Judges in Turkey evaluating appeals after last Sunday’s local elections must be free to work without political interference, said the Council of Europe’s congress of local and regional authorities in a statement on Thursday.
Turks headed to the polls on March 31 to elect their local governments. The unofficial results showed the ruling Justice and Development Party (AKP) facing a major blow after losing in four out of five major provinces in Turkey, including Istanbul and Ankara.
The AKP has requested recounts of votes in Istanbul and Ankara, while the Supreme Election Board (YSK) rejected similar appeals by the pro-Kurdish Peoples’ Democratic Party in the eastern province of Muş and in several predominantly Kurdish districts.
“We acknowledge the challenging or recounting of votes in the case of tight election results. Such challenges are rare and normally only involve a handful of votes in very few places,” the Council of Europe’s Bureau of the Congress of Local and Regional Authorities said on Thursday during its 36th plenary session in Strasbourg.
“When challenges are made relating to many thousands of votes in many places questions inevitably arise about the integrity of the entire election process,” it said.

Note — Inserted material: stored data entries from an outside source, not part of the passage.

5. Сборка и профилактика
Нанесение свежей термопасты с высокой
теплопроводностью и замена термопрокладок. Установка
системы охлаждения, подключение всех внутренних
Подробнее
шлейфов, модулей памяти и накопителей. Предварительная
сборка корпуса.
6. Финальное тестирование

The bureau said it had decided to take the exceptional step of continuing its oversight of the Turkish local government elections while challenges are ongoing, and called on Turkish authorities to ensure that the YSK and its district level boards carry out their work in an open and transparent manner.
“We expect their work to be fully in compliance with international norms and standards, free from any and all inappropriate political interference and consistent with the rule of law. Their work must be lawful, open and transparent and their adjudications fair reasonable and honest. The judges must be free to work without interference,” it said.

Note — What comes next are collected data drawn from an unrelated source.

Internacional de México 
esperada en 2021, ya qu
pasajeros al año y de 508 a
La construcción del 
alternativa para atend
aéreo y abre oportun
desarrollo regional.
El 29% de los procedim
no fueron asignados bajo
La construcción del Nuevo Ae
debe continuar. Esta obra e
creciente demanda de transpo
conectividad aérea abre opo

A 22-member delegation from the Council of Europe monitored Turkey’s March 31 local elections with observer missions at 140 polling places and presented its preliminary conclusions on Monday at a press conference in Ankara, urging the Turkish government to encourage freedom of expression, unfettered media access for political candidates and a stronger electoral legal framework.
The spokesperson of Turkey’s Ministry of Foreign Affairs, Hami Aksoy, said on Wednesday in a written statement that the congress’s election mission should refrain from commenting on Turkey’s political issues that are outside its mandate.
The Bureau of the Congress said on Thursday that sovereignty of the people meant that the public could vote in a reasonable and fair political climate and see that their political and democratic choices and decisions were fully respected.
“This means that, whenever the Congress observes an election, we are interested in far more than the organisation and mechanics of voting on the Election Day including the media landscape, the campaign and political environment and freedom of expression in general,” it said.
The Party of European Socialists (PES) also urged the AKP on Thursday to accept the result of the local elections .
PES President Sergei Stanishev said there was no reason to challenge the results in Istanbul, adding that 16 million people living in the province had made their voice and elected opposition candidate Ekrem Imamoğlu as the new mayor.
“We call on the Turkish government to refrain from any political pressure on judges,” Stanishev said. “The government must recognise the results the YSK has already announced, rather than looking for ways to distort the results, which are clear for the international community.”